Like with Gedo, I have trouble laying blame on the feet of fans who, like myself, saw no value in EVIL’s antics. It’s hard to pinpoint why, but I would wager that part of the outright rejection was a deep-seated need for the exciting, workrate-first style of NJPW to carry us through the monotony of the empty arena months. Perhaps fans sought the scintillating brilliance of a card filled with 4-star plus bouts to help us lose sight of the abhorrent torture of this nothing era. We needed energy and high-octane action to break the doldrums of the barren pandemic wrestling landscape. EVIL delivered the complete opposite of that.

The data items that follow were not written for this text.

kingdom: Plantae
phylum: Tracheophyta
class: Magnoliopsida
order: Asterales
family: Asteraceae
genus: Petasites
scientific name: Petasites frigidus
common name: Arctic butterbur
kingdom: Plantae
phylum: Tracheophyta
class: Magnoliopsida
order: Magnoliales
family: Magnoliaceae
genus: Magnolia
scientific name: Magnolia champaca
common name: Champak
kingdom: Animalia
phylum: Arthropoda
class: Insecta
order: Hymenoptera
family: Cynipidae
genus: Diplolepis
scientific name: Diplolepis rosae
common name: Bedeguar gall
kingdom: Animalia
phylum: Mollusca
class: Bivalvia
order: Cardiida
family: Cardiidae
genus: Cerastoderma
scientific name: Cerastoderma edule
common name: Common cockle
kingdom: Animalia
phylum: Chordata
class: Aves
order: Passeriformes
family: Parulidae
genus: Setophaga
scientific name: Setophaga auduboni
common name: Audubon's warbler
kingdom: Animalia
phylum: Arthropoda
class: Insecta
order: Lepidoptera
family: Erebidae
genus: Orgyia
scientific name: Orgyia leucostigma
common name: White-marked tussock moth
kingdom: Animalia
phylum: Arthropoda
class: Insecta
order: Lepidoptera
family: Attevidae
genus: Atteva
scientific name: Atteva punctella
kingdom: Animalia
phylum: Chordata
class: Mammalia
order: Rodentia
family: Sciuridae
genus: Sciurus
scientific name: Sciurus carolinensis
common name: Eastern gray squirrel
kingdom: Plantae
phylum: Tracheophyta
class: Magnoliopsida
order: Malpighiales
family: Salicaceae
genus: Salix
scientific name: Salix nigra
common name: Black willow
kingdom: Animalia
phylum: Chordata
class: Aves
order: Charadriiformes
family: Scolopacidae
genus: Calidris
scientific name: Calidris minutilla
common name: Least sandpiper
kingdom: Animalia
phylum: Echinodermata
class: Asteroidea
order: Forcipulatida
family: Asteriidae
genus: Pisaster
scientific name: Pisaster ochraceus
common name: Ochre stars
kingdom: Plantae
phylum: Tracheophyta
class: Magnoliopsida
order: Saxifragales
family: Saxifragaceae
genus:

The rejection was loud, passionate, and reverberating. Even Kevin Kelly openly opined on air that EVIL matches had the potential to drive away subscribers from NJPW World. “It will never work in front of a live crowd, they’ll reject it,” was echoed amidst the circles of the New Japan faithful.

Darkness Scorpion… King?

Fast forward to now, with venues filling back up and clap crowds now relegated to a time best forgotten, and EVIL hasn’t changed his ways (his evil ways… EVIL’s evil ways?). In fact, we are now seeing how the live crowds are reacting. His shenanigans, often abetted by his House of Torture accomplices, are getting loud, rousing reactions from the live crowds. EVIL cuts promos to jeers and vociferous displeasure of the live audience.

Yes, the disdain is loud, but it shouldn’t be confused with go-away heat, as his actions have the direct effect of helping the audience rally behind the babyface. When he shows up unannounced to beat up Lio Rush before a match, in a tournament where heavyweights are not welcome, mind you, and that attack immediately ignites the audience into full-court support for Rush, something right is happening here.

I can’t help but wonder if there had been a live crowd when EVIL turned on Naito? What if there had been a packed and vocal crowd in Osaka Jo-Hall to bear witness to EVIL’s backhanded championship victory?

It’s time to make an evil EVIL a world champion again.

Let’s settle the debates and put the questions to bed. If the heat was just disapproval or hand-waving by fans wanting him to leave, we wouldn’t even be wasting our time here, today. But his hijinks are lighting up live audiences to get behind the babyfaces; the very essence of an efficient heel.

Are EVIL’s antics propped up by House of Torture tiresome? Sure, they can be. But it’s legitimately what separates House of Torture from every other faction in New Japan at this current time.

BULLET CLUB has moved on from the interminable interference that would previously define its group’s matches. Suzuki-gun is no more. Even a faction like United Empire, whose heel-leaning membership would be privy to interfering right and left, doesn’t partake. It’s not like it’s overused in any other spot on the card. It’s EVIL’s (and his group’s) to claim.

Put EVIL in the top spot and let the babyface challengers build their crowd support. Firing him up against SANADA would be a good test of the new world champion’s appeal. Let Shota Umino and Yota Tsuji build their reputations off him. Consecrate El Phantasmo’s babyface turn with a program against him. The exit of Jay White from the company has unquestionably left a void in the “top heel” spot and Gedo has nothing to lose by resurrecting one of his boldest experiments into this brand new context, and clamor “it’s alive!” to the heavens should it work out.